=== Task directions ===
Please collect each line in the material below that contains the word "early".

=== Data shown ===
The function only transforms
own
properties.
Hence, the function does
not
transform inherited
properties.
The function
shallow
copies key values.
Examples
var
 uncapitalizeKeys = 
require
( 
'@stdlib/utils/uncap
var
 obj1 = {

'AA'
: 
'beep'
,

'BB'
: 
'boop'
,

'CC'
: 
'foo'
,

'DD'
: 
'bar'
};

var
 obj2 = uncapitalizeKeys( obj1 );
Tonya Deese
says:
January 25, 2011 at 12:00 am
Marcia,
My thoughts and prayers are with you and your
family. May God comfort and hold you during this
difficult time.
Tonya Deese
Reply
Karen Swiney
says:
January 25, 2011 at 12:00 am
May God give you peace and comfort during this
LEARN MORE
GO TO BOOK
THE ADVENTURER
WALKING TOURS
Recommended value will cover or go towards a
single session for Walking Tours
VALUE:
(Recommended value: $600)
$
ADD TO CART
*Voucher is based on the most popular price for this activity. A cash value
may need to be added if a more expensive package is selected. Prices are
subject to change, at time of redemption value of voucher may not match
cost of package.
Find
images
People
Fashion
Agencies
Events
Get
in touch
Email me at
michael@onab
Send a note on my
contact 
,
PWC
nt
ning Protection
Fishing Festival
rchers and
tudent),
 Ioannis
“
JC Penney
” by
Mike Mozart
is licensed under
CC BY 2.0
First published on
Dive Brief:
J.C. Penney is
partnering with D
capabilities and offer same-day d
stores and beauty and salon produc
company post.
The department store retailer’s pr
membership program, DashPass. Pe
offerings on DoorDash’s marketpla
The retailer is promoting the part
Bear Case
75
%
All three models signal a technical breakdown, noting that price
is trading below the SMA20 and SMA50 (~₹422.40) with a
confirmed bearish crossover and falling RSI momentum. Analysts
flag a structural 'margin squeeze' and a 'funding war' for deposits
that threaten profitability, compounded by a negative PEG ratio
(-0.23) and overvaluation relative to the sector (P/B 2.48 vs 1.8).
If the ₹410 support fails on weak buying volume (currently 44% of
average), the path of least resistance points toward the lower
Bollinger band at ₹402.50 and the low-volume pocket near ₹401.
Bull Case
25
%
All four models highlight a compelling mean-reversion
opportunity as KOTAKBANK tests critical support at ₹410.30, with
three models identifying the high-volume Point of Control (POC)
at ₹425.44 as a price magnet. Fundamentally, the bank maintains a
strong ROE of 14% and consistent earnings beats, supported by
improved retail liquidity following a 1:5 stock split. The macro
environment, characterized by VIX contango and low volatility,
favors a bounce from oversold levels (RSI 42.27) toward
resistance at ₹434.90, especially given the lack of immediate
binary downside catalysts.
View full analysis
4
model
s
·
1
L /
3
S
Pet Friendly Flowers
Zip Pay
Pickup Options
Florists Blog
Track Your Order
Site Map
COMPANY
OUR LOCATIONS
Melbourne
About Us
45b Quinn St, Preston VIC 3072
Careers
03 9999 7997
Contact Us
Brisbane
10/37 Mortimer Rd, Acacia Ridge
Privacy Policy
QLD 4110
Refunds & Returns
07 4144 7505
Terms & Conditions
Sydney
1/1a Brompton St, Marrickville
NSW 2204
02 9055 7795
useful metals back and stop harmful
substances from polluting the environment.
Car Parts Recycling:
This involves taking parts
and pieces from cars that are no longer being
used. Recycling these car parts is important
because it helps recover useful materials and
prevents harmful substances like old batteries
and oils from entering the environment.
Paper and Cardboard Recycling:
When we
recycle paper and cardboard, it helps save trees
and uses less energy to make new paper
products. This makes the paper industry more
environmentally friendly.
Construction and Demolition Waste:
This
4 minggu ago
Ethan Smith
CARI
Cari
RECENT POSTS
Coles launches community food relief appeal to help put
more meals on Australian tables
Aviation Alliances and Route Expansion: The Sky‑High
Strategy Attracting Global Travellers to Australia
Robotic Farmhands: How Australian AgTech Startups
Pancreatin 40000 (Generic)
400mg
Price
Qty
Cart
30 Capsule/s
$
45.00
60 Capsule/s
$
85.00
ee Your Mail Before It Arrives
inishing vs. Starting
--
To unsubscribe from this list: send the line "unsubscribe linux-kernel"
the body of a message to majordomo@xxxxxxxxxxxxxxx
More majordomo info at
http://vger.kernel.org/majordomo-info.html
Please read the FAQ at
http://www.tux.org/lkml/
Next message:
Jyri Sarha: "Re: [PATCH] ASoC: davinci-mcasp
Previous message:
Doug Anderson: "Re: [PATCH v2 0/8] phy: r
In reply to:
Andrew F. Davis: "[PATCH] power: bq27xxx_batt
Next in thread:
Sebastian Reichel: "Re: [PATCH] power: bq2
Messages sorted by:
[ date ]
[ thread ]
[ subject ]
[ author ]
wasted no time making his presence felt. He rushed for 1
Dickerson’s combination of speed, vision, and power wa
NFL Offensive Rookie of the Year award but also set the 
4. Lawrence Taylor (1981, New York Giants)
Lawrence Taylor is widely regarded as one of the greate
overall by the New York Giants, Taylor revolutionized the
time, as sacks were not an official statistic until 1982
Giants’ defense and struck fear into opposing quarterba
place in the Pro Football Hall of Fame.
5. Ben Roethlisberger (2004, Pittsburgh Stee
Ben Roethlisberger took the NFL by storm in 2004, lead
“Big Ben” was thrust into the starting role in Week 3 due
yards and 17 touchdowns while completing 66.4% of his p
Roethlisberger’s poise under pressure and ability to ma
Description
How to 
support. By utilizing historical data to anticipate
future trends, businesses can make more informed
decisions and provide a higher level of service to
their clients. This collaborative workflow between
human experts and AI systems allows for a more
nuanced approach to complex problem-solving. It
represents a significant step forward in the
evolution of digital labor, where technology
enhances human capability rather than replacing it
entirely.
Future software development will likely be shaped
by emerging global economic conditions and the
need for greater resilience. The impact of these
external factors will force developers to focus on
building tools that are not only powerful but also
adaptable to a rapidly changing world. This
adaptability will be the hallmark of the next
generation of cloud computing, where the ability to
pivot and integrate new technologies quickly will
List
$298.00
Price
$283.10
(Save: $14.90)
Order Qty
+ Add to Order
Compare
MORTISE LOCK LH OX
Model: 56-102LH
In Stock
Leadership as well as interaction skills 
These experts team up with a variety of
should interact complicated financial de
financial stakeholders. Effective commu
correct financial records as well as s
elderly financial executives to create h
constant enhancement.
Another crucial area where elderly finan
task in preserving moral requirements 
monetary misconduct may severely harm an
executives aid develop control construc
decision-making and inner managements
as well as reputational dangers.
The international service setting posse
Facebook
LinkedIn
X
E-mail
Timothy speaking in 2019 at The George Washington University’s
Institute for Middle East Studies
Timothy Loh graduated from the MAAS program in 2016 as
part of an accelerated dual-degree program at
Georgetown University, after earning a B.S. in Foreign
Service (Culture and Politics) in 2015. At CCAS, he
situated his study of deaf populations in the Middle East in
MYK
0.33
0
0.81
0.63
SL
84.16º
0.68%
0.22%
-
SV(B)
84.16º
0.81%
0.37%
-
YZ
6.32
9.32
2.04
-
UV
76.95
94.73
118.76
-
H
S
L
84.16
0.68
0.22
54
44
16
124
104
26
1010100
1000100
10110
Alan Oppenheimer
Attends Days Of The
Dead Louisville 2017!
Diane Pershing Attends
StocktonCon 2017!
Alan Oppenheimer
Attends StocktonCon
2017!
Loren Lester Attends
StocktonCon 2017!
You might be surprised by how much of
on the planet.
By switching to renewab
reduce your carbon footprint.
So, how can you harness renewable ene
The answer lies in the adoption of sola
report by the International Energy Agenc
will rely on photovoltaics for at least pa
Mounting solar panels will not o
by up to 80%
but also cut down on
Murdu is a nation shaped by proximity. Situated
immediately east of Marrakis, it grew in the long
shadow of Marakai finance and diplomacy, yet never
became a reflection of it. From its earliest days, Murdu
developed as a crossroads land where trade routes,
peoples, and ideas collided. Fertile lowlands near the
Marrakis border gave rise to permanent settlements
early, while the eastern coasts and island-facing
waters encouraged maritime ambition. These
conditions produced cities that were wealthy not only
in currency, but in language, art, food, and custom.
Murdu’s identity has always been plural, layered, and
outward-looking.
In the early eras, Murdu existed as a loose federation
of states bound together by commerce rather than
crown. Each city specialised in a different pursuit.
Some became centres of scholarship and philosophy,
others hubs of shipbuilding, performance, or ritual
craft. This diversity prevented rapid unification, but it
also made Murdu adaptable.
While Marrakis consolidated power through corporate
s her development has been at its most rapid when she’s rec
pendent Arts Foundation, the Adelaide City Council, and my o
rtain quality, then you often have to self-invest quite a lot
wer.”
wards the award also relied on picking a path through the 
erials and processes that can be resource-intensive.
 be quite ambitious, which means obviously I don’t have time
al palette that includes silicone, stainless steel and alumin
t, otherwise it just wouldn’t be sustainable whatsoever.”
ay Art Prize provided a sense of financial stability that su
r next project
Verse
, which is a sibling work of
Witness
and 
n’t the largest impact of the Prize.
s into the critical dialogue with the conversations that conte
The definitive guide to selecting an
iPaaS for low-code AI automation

=== Finished exercise ===
early, while the eastern coasts and island-facing
In the early eras, Murdu existed as a loose federation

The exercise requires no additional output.